Toronto’s Angels
Last night, Barb called me from her Toronto hotel room. She keeps me well informed of what is happening on this, her journey into recovery from liposarcoma.
Yesterday, Jan 8, our Barb walked and shopped wearing her sequinned slippers, while others tracked through the grey Toronto landscape overheated in their coats and boots. She will be glad to return to Fredericton, as she really doesn’t like the overcrowded hurry of the big city.
My reporting of the other day ended with the rack of lamb, which Barb says was delicious. The rest of that story is typical Barb. She sat alone in the sparsely populated dining room, as Roberta was visiting family members. Across the room, a couple sat in one corner, while a table nearby served four cheerful women.  When their meals arrived, they joined hands and offered a word of thanks.Â
From their conversation, Barb discovered that they were nurses, and, being Barb, she went over to their table to introduce herself, as a nurse from New Brunswick, in Toronto for surgery at Mount Sinai Hospital.

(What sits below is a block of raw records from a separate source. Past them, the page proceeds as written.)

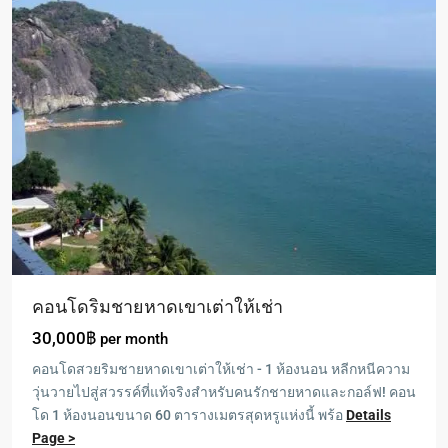
คอนโดริมชายหาดเขาเต่าให้เช่า
30,000฿
per month
คอนโดสวยริมชายหาดเขาเต่าให้เช่า - 1 ห้องนอน หลีกหนีความ
วุ่นวายไปสู่สวรรค์ที่แท้จริงสำหรับคนรักชายหาดและกอล์ฟ! คอน
Blue
โด 1 ห้องนอนขนาด 60 ตารางเมตรสุดหรูแห่งนี้ พร้อ
Details
Lagoon
,
Page >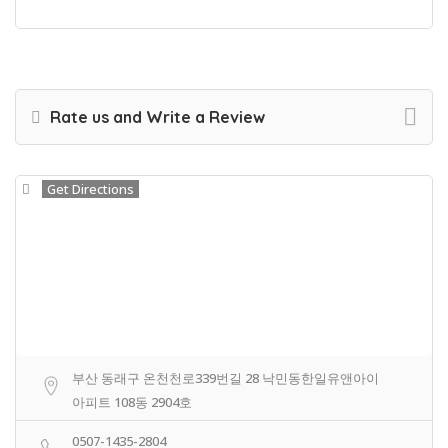
Rate us and Write a Review
Get Directions
부산 동래구 온천천로339번길 28 낙민동한일유앤아이
아피트 108동 2904호
0507-1435-2804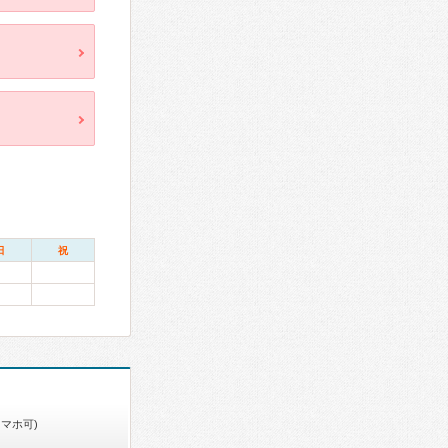
日
祝
スマホ可)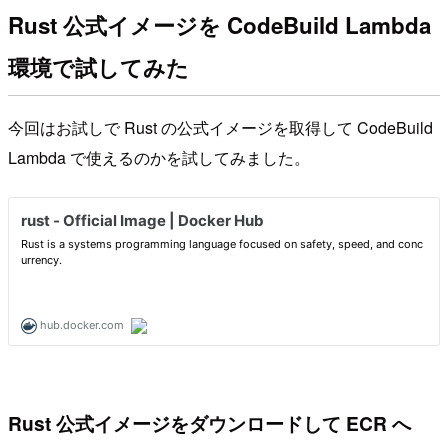
Rust 公式イメージを CodeBuild Lambda
環境で試してみた
今回はお試しで Rust の公式イメージを取得して CodeBuild
Lambda で使えるのかを試してみました。
Rust 公式イメージをダウンロードして ECR へ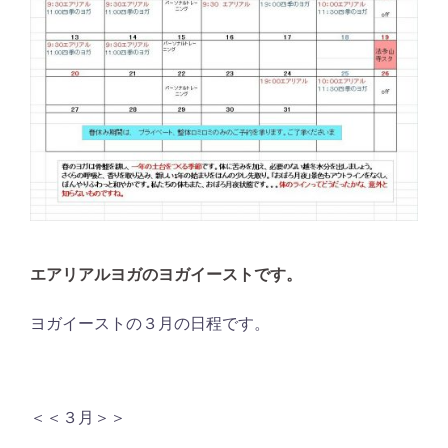
エアリアルヨガのヨガイーストです。
ヨガイーストの３月の日程です。
＜＜３月＞＞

These union nurses, from Sunnybrook Hospital, gave Barb their number. If she had any trouble, she was to call. Barb gave them her website address, telling them they would be mentioned in her blog. She calls them “four little angels”. So I am sending greetings. Hello, Angels! Thank you for your kindness to my friend, Barb.
Although Barb did not join their table, she no longer felt alone. Companionship, with strangers, far from home, but close in cause and comradeship. Barb told them how she was the first president of the first graduating class in the two year nurses training program in Saint John, NB. She was elected president in 1970, for the class of 1972. She won an award for “most elevating the spirit of the school”.Â
This was the beginning of Barb’s political activism, connecting her with the NB Student Nurses’ Association, and eventually with the Nurses’ Union. During that time, she created a scrapbook, which she has been tidying up in the last few weeks. She intends to donate it to the New Brunswick Nurses’ Union.
Later in the evening, despite the rack of lamb, Barb was hungry for apple crisp and ordered room service. The man who delivered it to her door had been working in the morning too, and was putting in an extra shift because they were short staffed. They chatted. Barb is very open about her situation. This man gave her a huge hug, she says, and told her, “You be okay. I give this to you.”